------ Data for this task
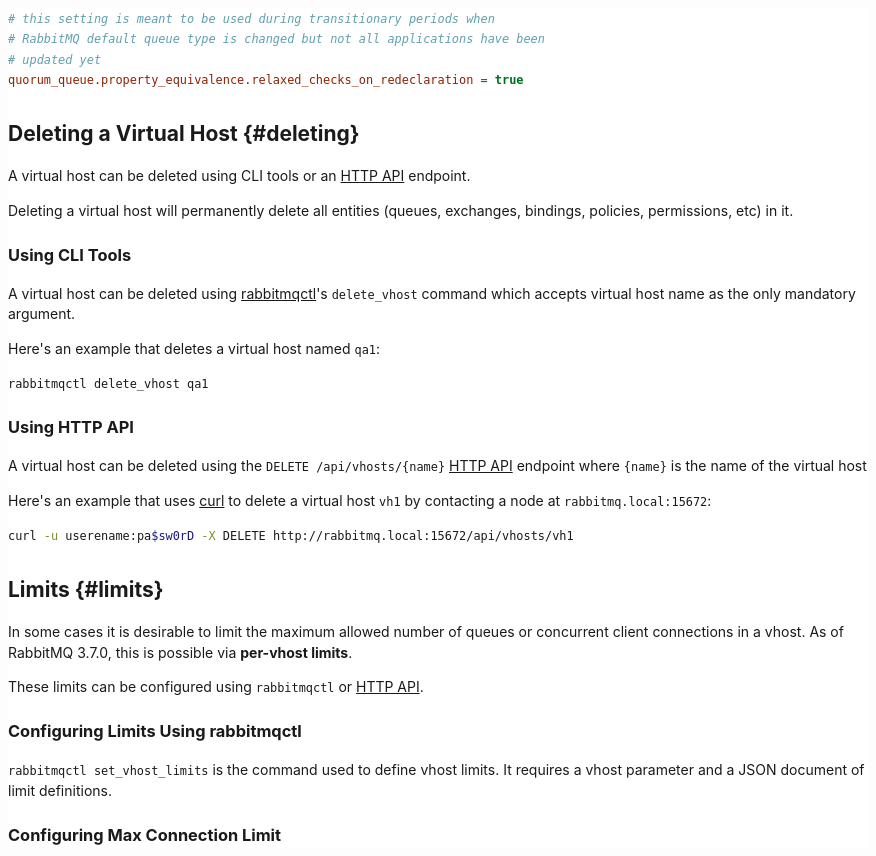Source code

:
 ```ini
# this setting is meant to be used during transitionary periods when
# RabbitMQ default queue type is changed but not all applications have been
# updated yet
quorum_queue.property_equivalence.relaxed_checks_on_redeclaration = true
```


## Deleting a Virtual Host {#deleting}

A virtual host can be deleted using CLI tools or an [HTTP API](./management) endpoint.

Deleting a virtual host will permanently delete all entities (queues, exchanges, bindings, policies, permissions, etc) in it.

### Using CLI Tools

A virtual host can be deleted using [rabbitmqctl](./cli)'s `delete_vhost` command
which accepts virtual host name as the only mandatory argument.

Here's an example that deletes a virtual host named `qa1`:

```bash
rabbitmqctl delete_vhost qa1
```

### Using HTTP API

A virtual host can be deleted using the `DELETE /api/vhosts/{name}` [HTTP API](./management) endpoint
where `{name}` is the name of the virtual host

Here's an example that uses [curl](https://curl.haxx.se/) to delete a virtual host `vh1` by contacting
a node at `rabbitmq.local:15672`:

```bash
curl -u userename:pa$sw0rD -X DELETE http://rabbitmq.local:15672/api/vhosts/vh1
```


## Limits {#limits}

In some cases it is desirable to limit the maximum allowed number of queues
or concurrent client connections in a vhost. As of RabbitMQ 3.7.0,
this is possible via **per-vhost limits**.

These limits can be configured using `rabbitmqctl` or [HTTP API](./management).

### Configuring Limits Using rabbitmqctl

`rabbitmqctl set_vhost_limits` is the command used to define vhost limits.
It requires a vhost parameter and a JSON document of limit definitions.

### Configuring Max Connection Limit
------------
## Exercise prompt:
Precisely the line with "### Using HTTP API" and the lines after it, up to the last line of the entries above, are to be reproduced, and nothing more.

## Expected output:
### Using HTTP API

A virtual host can be deleted using the `DELETE /api/vhosts/{name}` [HTTP API](./management) endpoint
where `{name}` is the name of the virtual host

Here's an example that uses [curl](https://curl.haxx.se/) to delete a virtual host `vh1` by contacting
a node at `rabbitmq.local:15672`:

```bash
curl -u userename:pa$sw0rD -X DELETE http://rabbitmq.local:15672/api/vhosts/vh1
```


## Limits {#limits}

In some cases it is desirable to limit the maximum allowed number of queues
or concurrent client connections in a vhost. As of RabbitMQ 3.7.0,
this is possible via **per-vhost limits**.

These limits can be configured using `rabbitmqctl` or [HTTP API](./management).

### Configuring Limits Using rabbitmqctl

`rabbitmqctl set_vhost_limits` is the command used to define vhost limits.
It requires a vhost parameter and a JSON document of limit definitions.

### Configuring Max Connection Limit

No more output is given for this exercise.